Notes from my Knapsack – Granville Sentinel 10-10-13
Jeff Gill
A story on the way home (pt. 6)
(The sixth installment of an ongoing story)
"Ghosts? You must want Room 9."
That's what the cheery night clerk in the Buxton Inn had told him when he came in with his meticulous if hand drawn map he'd gotten over dinner at the other end of the downtown.
The cryptic label "ghosts" on a square with an "x" inside, on the southeast corner of Pearl and Broadway, had led him with his overnight bag to this remarkable structure.
It looked and felt, as he climbed the stairs, like a building that had been here 200 years, with a certain creaky solidity that you didn't feel in those identical hotels near innumerable airports with the same textured wallpaper over the same wallboard in the hallways with the same cheap table under a mirror next to a vending machine with the same slightly stale snacks.
This was . . . different. He followed the directions he'd gotten at the old fashioned front desk (a computer terminal the only barrier to imagining himself in any one of a number of eras past), to the head of the stairs and out onto an enclosed porch, through a door onto an open balcony around a courtyard whispering in the autumn wind.
Just a few steps along, and a room with a green door and a metal "9" on the frame; Nelson turned the key and stepped into the room.
Other than a faint hint of gardenias he could take or leave, it was a pleasant room if you were ready to see beds and restroom not arranged according to the implacable laws of modern hotel layout.
What had this room been in the past, he wondered? A common space for half a dozen men to sleep a fitful night until the stage left at dawn? A pair of rooms for a proprietor past? Or were the walls even arranged this way until this century?
He walked through the first room, a bed sized somewhere between standard and queen but more than a bit higher, into the second, where another bed different but much the same looked towards the two windows facing the street. This was where he'd sleep, and open up the bag on the bed in the first room next to the door to the small but serviceable bathroom.

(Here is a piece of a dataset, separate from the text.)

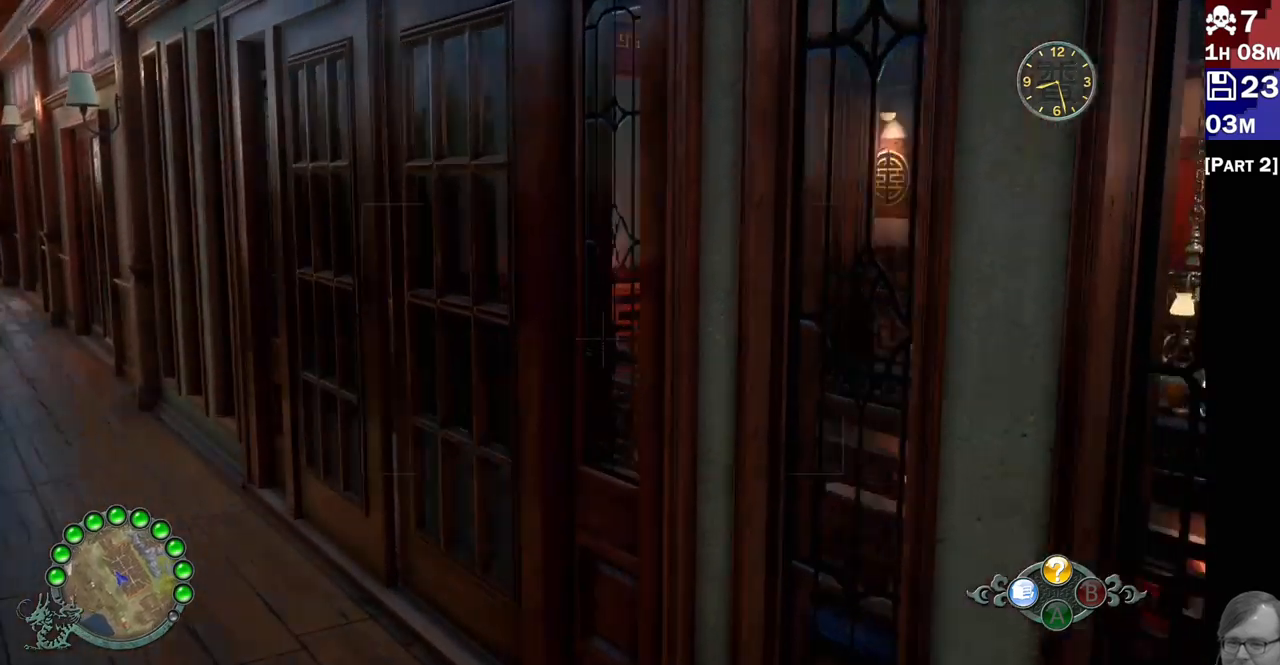
{"dt_ms": 500, "buttons": ["L2", "R2"], "left_stick": "up-left", "right_stick": "center", "events": [[417, "right_stick", "center"]]}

Once the lights were out and before drifting off, he watched the occasional passing car's lights sketch the edges of blind where he'd nudged it aside, hoping for the glint of dawn to wake him. If this room was supposed to have particular creaks or groans from the two century old timbers, or if the light should have picked out a pool of shadow in one corner, it wasn't happening for him.
He fell asleep quickly, something that hadn't been true for weeks, and dreamed not of his recently deceased sister, but of their long departed father. It was neither sad nor angry, just a vision of his unfamiliar presence and well-remembered smile, walking out into the desert, pointing back over his shoulder.
Morning found him refreshed, and expectant, but he didn't know for what. Showering, he was glad the soap wasn't that gardenia scent they used in the room, but he was getting used to it.